I don't think audiences would really be ready to see Katie Holmes have to go through all that.

Butz plays Jack, a Wall Street type who has returned to – fled back to? – the family home in Ohio, bringing with him a whirlwind of confusion. Why are his pockets full of prescription pills? Where did he get those wads of money he keeps throwing on the kitchen table? Why does he keep joking that he's murdered his wife? Why, in general, does he behave like Charlie Day from It's Always Sunny in Philadelphia?

Holmes plays Jack’s unmarried, sad-sack sister, Lorna, who is helping their father (unseen offstage) through a bout of kidney stones. In the first act, the role consists mostly of moving to and from the kitchen table and filling in a lot of expositional and background details that don't seem necessary. If your brother had turned up late at night, possibly out of his mind and yammering about how Cincinnati makes the best ice cream, would you and your mother spend the next morning discussing Catholicism and whether or not Jack should go to Mass? No.

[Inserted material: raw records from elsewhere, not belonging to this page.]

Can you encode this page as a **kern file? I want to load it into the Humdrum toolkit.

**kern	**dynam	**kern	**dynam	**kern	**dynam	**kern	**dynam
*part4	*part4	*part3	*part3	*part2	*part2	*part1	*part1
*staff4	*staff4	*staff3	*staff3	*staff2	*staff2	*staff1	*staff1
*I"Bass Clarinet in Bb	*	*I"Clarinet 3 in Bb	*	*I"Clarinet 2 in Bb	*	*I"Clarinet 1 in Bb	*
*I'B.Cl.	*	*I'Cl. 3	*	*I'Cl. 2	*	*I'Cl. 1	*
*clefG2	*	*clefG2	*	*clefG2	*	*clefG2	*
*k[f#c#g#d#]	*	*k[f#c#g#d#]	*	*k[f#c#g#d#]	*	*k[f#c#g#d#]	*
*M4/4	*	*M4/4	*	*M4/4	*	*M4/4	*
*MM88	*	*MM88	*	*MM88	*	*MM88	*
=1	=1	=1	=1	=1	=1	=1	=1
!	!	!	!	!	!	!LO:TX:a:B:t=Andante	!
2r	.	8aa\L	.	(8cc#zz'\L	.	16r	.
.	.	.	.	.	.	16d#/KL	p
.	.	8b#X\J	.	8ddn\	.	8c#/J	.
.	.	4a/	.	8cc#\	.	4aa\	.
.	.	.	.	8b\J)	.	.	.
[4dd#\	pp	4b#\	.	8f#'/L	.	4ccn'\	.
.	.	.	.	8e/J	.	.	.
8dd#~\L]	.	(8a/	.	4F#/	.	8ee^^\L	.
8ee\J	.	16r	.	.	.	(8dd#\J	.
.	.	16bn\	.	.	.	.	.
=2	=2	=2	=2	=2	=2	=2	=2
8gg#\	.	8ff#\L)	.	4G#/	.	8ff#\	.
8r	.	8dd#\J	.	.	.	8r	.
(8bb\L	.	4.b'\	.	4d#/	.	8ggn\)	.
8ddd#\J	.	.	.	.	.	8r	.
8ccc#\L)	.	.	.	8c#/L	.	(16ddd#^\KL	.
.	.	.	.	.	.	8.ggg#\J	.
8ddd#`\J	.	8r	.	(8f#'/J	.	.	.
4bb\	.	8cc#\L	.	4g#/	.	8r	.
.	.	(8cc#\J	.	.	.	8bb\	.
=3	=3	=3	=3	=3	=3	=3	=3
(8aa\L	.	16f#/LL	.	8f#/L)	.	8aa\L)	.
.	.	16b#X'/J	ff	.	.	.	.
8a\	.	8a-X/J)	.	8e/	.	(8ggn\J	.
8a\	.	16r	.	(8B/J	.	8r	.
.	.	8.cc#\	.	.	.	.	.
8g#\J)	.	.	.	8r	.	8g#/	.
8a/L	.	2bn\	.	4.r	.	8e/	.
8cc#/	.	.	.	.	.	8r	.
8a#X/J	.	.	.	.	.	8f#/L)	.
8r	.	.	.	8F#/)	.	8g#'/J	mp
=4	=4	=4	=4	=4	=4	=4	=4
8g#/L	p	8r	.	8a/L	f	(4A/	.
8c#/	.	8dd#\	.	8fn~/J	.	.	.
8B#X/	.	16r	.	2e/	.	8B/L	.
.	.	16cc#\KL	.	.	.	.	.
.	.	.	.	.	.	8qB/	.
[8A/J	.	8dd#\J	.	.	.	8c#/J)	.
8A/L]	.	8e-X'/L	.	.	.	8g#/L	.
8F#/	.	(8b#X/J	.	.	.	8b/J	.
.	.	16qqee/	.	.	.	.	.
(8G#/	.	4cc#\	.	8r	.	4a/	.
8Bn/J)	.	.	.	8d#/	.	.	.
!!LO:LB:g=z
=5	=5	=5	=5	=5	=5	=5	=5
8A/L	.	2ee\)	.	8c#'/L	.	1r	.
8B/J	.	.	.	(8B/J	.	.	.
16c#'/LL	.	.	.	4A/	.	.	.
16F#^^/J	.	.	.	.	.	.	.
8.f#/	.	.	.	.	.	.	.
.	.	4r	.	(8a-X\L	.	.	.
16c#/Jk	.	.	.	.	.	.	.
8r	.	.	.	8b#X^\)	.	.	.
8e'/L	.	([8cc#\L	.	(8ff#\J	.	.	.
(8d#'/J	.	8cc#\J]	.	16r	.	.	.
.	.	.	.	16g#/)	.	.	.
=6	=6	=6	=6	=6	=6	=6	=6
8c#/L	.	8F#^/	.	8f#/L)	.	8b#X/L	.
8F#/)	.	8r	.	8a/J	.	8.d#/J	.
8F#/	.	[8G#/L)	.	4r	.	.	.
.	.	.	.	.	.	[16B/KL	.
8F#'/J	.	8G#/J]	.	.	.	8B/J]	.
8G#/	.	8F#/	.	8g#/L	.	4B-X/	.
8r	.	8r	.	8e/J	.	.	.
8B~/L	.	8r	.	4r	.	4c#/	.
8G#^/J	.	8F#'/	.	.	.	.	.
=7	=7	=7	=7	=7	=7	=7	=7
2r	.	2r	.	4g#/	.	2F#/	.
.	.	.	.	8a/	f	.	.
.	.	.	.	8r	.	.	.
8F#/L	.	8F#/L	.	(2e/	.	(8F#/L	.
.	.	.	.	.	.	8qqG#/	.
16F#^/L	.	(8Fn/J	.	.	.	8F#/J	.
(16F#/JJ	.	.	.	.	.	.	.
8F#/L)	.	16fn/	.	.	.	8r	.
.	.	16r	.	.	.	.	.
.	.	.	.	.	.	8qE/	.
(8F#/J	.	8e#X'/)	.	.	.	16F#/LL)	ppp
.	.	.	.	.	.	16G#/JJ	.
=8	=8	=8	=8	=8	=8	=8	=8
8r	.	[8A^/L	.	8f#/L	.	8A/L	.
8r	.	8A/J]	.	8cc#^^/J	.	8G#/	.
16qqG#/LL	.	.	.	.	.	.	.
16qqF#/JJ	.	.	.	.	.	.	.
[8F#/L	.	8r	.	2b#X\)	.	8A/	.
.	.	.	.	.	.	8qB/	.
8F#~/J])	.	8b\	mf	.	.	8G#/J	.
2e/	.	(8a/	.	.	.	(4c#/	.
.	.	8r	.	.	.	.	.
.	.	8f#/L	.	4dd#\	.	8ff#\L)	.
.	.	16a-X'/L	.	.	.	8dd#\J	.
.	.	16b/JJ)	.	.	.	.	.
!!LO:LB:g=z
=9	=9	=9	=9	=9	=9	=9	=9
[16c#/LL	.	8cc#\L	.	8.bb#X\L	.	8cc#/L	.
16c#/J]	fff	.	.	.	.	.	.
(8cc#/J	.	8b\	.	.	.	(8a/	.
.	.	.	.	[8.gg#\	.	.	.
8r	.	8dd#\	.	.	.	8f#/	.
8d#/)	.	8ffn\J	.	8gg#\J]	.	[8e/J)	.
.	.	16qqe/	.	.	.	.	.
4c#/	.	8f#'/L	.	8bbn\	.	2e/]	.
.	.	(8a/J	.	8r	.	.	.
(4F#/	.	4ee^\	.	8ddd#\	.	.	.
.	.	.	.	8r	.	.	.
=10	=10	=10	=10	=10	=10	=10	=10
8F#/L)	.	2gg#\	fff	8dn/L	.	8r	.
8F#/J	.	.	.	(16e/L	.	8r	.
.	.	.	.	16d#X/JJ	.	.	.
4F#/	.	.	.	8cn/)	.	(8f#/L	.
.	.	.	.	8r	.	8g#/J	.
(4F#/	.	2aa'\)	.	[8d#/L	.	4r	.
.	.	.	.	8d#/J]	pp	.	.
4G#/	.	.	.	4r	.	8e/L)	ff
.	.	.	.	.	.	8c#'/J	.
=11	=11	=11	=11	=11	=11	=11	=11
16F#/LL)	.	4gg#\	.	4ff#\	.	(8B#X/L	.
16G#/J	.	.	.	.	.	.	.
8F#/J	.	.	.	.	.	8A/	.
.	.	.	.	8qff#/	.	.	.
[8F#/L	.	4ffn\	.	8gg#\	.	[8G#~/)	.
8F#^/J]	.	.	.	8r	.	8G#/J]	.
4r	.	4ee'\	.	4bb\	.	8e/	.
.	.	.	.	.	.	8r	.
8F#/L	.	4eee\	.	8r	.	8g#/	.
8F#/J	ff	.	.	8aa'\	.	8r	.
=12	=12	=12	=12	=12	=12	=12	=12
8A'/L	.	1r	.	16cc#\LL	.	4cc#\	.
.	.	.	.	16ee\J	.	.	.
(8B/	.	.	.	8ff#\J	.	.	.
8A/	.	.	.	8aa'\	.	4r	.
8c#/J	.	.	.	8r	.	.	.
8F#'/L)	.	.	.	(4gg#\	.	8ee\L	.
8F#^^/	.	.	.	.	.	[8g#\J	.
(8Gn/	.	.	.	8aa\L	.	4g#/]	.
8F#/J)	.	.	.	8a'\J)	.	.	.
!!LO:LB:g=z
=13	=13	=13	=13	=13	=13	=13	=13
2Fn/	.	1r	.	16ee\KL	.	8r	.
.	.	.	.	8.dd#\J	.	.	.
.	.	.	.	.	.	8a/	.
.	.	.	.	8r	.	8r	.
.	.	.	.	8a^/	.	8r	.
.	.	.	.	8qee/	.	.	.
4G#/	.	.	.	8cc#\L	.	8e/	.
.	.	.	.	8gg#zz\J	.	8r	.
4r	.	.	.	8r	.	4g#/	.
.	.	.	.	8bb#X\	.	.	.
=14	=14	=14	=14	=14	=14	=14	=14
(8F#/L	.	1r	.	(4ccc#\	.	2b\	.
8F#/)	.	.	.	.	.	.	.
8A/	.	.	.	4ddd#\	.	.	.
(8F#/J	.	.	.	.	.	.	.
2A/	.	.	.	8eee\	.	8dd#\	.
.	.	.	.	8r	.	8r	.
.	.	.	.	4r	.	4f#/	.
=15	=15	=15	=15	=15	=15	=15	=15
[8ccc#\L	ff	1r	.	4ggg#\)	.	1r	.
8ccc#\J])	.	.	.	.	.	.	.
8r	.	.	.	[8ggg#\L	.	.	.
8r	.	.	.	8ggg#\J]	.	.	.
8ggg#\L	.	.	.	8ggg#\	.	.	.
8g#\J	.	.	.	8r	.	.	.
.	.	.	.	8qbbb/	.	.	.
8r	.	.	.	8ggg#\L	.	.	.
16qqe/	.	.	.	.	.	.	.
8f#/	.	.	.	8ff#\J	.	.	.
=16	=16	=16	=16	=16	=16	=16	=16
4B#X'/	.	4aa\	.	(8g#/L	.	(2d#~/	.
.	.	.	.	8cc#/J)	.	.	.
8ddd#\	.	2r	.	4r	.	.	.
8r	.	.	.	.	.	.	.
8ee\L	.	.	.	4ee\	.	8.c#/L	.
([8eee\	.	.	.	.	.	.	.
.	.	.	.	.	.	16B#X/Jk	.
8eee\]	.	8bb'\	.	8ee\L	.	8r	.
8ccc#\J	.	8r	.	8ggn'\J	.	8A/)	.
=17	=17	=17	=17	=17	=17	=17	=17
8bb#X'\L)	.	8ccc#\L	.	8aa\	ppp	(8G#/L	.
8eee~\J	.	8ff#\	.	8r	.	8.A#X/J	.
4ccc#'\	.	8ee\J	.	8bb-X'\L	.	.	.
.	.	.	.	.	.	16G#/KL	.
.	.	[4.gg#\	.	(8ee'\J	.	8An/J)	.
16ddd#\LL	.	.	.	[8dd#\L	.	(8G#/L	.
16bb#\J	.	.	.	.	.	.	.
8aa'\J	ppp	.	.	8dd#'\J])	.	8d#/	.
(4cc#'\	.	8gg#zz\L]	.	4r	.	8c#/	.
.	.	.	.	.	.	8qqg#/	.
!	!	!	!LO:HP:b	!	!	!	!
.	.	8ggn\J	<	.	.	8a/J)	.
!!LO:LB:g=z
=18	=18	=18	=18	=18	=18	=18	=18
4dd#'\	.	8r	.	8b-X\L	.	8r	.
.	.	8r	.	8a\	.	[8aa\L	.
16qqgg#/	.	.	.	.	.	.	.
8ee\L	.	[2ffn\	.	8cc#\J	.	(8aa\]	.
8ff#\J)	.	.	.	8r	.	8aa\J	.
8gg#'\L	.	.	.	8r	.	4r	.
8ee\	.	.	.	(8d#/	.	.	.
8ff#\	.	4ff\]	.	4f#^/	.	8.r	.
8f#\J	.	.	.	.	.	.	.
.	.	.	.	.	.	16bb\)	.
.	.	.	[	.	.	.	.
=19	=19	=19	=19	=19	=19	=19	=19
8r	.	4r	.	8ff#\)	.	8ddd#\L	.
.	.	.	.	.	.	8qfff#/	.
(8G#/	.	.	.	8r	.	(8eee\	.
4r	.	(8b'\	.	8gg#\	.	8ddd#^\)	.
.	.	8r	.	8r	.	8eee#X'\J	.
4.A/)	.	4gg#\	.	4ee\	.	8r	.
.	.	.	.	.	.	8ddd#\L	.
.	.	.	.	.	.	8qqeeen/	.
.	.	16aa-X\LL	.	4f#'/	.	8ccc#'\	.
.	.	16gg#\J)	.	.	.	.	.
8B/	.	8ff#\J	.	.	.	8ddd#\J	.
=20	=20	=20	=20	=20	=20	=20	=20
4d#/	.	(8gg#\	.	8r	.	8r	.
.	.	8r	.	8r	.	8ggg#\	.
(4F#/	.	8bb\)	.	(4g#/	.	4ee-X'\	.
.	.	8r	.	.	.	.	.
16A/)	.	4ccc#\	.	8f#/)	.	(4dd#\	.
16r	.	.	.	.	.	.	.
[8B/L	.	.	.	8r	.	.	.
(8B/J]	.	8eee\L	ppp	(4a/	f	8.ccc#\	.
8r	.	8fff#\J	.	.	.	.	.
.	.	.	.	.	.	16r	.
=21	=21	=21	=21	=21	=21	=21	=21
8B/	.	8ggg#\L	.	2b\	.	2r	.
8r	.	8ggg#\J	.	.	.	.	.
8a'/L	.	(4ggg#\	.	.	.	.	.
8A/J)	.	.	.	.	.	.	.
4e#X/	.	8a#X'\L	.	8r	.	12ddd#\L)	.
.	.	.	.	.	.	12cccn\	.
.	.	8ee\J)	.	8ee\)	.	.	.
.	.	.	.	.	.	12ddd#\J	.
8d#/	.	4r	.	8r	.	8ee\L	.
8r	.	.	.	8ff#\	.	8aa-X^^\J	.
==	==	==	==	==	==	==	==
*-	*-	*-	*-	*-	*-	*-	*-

However, Holmes gets her moments in the second act: Lorna is given a simple, tender monologue about planting a tree when she was a child, followed by a full-throttle, over-the-top tirade against money, banks and fiduciary wickedness.

Holmes gets a big laugh there, but you have the nagging realization that the little memory about the tree slipped by without registering emotionally – that it was a lot more meaningful than the tirade, and that Holmes should have been directed to dig deeper. Or that Rebeck, creater of NBC’s Smash, should have written deeper.

Apart from being unhappy – and who isn't? – is Lorna pathetic, depressed, neurotic, stupid? We never know.

By this point, we've found out Jack's secret, and the puncturing of that mystery leaves us with little more than a tangle of themes messily duking it out: death, family, money, New York vs. Cincinnati and, toward and right up to the end, more and more about that symbolic tree.

Based on a rather pretty stage effect at the finale, I would say the tree wins.

I would even speculate that the play would have been better if it had actually have been about trees, about their beauty, their cycle of renewal, their longevity through time.

But then (1) Rebeck would have had to abandon her thin sitcom plot, or (2) Holmes would have had to learn to be a tree.

I doubt audiences are ready to see Holmes play a tree.